テーマ展「宇和海と段畑のくらし」の資料紹介。
今回は段畑で使われた道具に関する資料を紹介します。

山の頂上まで耕された段畑では、耕作だけでなく、道具、肥料、収穫物などの運搬も人力で行われていました。
大変な重労働の際に使われた道具類です。


菅畚(すげふご)
宇和島市城山郷土館 蔵
運搬具。方言で岩菅(いわすげ)又はいわすぎともいいます。菅は、昔は漁師達が夏にこれを取って前掛(腰蓑)を編み、又は小縄をなって、畚や簀(すのこ)を編み、縦縄としました。藁(わら)と異なって濡れても乾きやすく、強いといわれます。


ショイコ
宇和島市立宇和海中学校 蔵
運搬具。『宇和地帯の民俗』(昭和36年)には、「背負子式の運搬具は全く普及していない」とありますが、昭和20年代の宇和海沿岸部の写真には、ショイコを背負う人々が写っているものが見受けられます。(下の写真は個人撮影のものです)


タナカゴと箆(へら)
宇和島市城山郷土館 蔵
段畑の除草道具。紐(ひも)を腰に括(くく)り、籠は腰の斜め後ろにし、ごく小さい雑草の根を箆でほぐして取り、籠に入れます。主に、麦を作っていたころに用いました。

農道やモノレールが出来た今でも、除草は手作業で行われます。また、収穫した馬鈴薯を畑からモノレールまで運ぶときも、畚(ふご)(ホゴロと呼ぶ地域もあります)が使われています。

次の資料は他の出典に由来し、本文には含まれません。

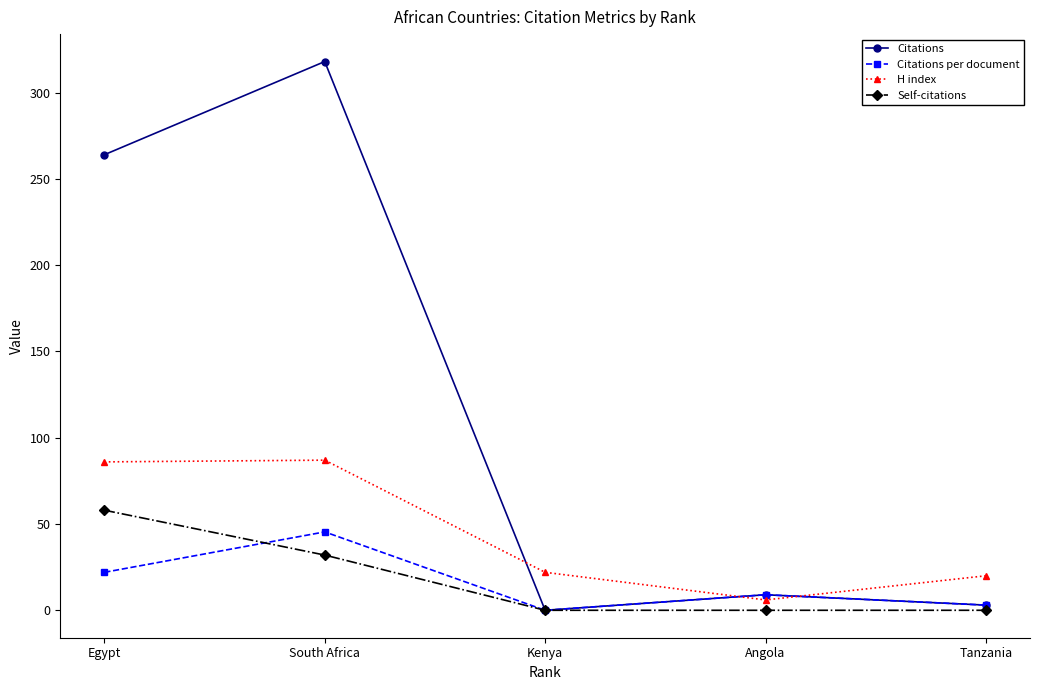

How many lines are shown in the chart?

4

テーマ展資料紹介(5)切干作りの様子  ~こんなに沢山サツマイモ!~

2008年1月25日

テーマ展「宇和海と段畑のくらし-海と「そら」の恵み-」の資料紹介です。
前回ご紹介したのは、切干作りの道具「千貫切り」。
今回は、切干作りの様子を写真でご紹介します。(写真は、いずれも個人撮影のものです)

千貫切りを使う
この写真は、千貫切りを使っているところです。サツマイモの量にびっくりしますね。
このように中腰で行い、ハンドルを持つ手には芋の重さがかかるので、力のいる仕事であったといいます。
子供の頃、この切干し作りの手伝いをした人も多かったようです。


こちらは、切干を干しているところです。
イリコを干すイリコ棚が最適でした。天日で4,5日乾燥させます。芋の種類にもよりますが、概ね乾燥前の3割の重量になったといいます。

イリコ棚にびっしりと並んだ大量の切干・・・。これらの写真を見ると、まず芋の量に驚いてしまいます。しかし、その大量の切干作りにあたっては、後には千貫切りには動力付きも登場するものの、ほとんど手作業で行われていました。どれだけ大変な作業だったことか・・・、想像するだけでも気が遠くなりそうです。